2022年1月から、「電子帳簿保存法(電帳法)」が改正される。経理業務の電子化やペーパーレス化を推進してDX(デジタルトランスフォーメーション、デジタル化による社会変革)を進める狙いだが、電子取引(インターネットショッピングなど)を行う際の請求書や領収書の印刷保管が不可となったり、電子データのファイル名を統一しなくてはならないなど、さまざまな制約も発生。政府は、改正電子帳簿保存法に2年間の猶予期間を設けることを決めた。

sefa ozel /iStock

改正電子帳簿保存法の規定は難解かつ多岐にわたっており、全体を理解するのは容易ではない。名刺管理サービス「sansan」が8月に経理担当者を対象に行った調査では、回答者の約7割が電帳法の改正について「知らない」と答えた。
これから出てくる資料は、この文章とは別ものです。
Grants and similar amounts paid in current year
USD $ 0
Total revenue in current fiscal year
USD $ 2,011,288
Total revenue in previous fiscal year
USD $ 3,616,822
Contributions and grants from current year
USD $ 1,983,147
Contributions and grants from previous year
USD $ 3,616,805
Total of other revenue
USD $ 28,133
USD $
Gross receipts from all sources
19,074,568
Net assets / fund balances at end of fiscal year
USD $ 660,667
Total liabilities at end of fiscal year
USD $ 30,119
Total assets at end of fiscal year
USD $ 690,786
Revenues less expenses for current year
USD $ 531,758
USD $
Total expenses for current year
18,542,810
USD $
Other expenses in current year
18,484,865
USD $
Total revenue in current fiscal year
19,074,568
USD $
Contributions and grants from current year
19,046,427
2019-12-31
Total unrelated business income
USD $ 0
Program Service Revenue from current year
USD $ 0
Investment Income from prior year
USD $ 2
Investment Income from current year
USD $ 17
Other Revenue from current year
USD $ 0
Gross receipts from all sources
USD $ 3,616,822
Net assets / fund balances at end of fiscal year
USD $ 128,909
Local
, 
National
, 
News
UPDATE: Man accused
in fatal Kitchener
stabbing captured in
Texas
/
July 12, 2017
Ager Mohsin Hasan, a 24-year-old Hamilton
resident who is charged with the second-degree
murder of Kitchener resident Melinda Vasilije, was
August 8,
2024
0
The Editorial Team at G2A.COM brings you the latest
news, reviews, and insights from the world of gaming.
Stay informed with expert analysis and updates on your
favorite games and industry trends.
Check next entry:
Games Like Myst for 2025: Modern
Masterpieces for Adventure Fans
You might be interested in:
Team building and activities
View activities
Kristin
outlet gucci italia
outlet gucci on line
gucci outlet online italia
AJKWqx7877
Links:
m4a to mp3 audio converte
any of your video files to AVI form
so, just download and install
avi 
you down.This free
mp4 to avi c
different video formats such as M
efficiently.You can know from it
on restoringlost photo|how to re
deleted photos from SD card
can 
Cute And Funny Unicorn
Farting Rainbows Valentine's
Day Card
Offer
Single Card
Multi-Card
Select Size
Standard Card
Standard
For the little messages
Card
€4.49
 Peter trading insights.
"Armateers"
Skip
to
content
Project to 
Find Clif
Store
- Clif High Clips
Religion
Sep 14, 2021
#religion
「改正内容まで理解している」と答えたのは、わずか8.8%に留まった。

税理士・税務ライターの鈴木まゆ子氏は、「電帳法の求める基準がムダに厳しすぎ。ムチで無理やり進めようとするのも良くない」と指摘。厳格すぎる制度設計に、疑問を投げかけた。

税理士の中村太郎氏も、「今のままでは時代に逆行することになりかねなかった」と説明した。

改正電帳法の制度の問題点を指摘する声は、少なくない。

これ内容知れば知るほどクソな仕組みでさ、そもそもが面倒事を減らすためのデジタル化なのに、デジタルにしたが故にファイルをPDFで残せだのファイル名に金額入れろだの、紙ベースでやっている時より面倒とか本末転倒

インボイス制度もそうだけど、来年1月1日から始まる電子帳簿保存法もなかなかのものだと思う。国民に面倒かけたいのか、本当に仕事を楽にしてくれてるのか。もう少し準備期間ほしいし、電子帳簿保存もインボイスもどうゆう制度なのかわかりやすく広めてほしい。やれよって一方的すぎるよなぁ。

1カ月前に急遽猶予期間が作られたことに、戸惑いの声もあった。

えっ、来月からの予定だった電子帳簿保存法の改正施行が2年延期…?自分は最低限しか対応してなかったのでダメージ少ないですけど、ガチ対応がかなり面倒なあのルールに準拠すべくかなりコストかけた企業もあったのでは…。

何も調べることも手をつけることもなかったワシ大勝利

来年になったら「もう一年延ばすわ」って言いそう

DXやデジタル化とは本来、デジタル技術を活用して業務の無駄を省き、効率を上げるためのもの。いわば、ラクをするためのものだ。だが、法改正によってかえって煩雑な作業が増え、本末転倒な状況になっているようである。2年間の猶予期間の間に、行政側の対応も練り直す必要があるのかもしれない。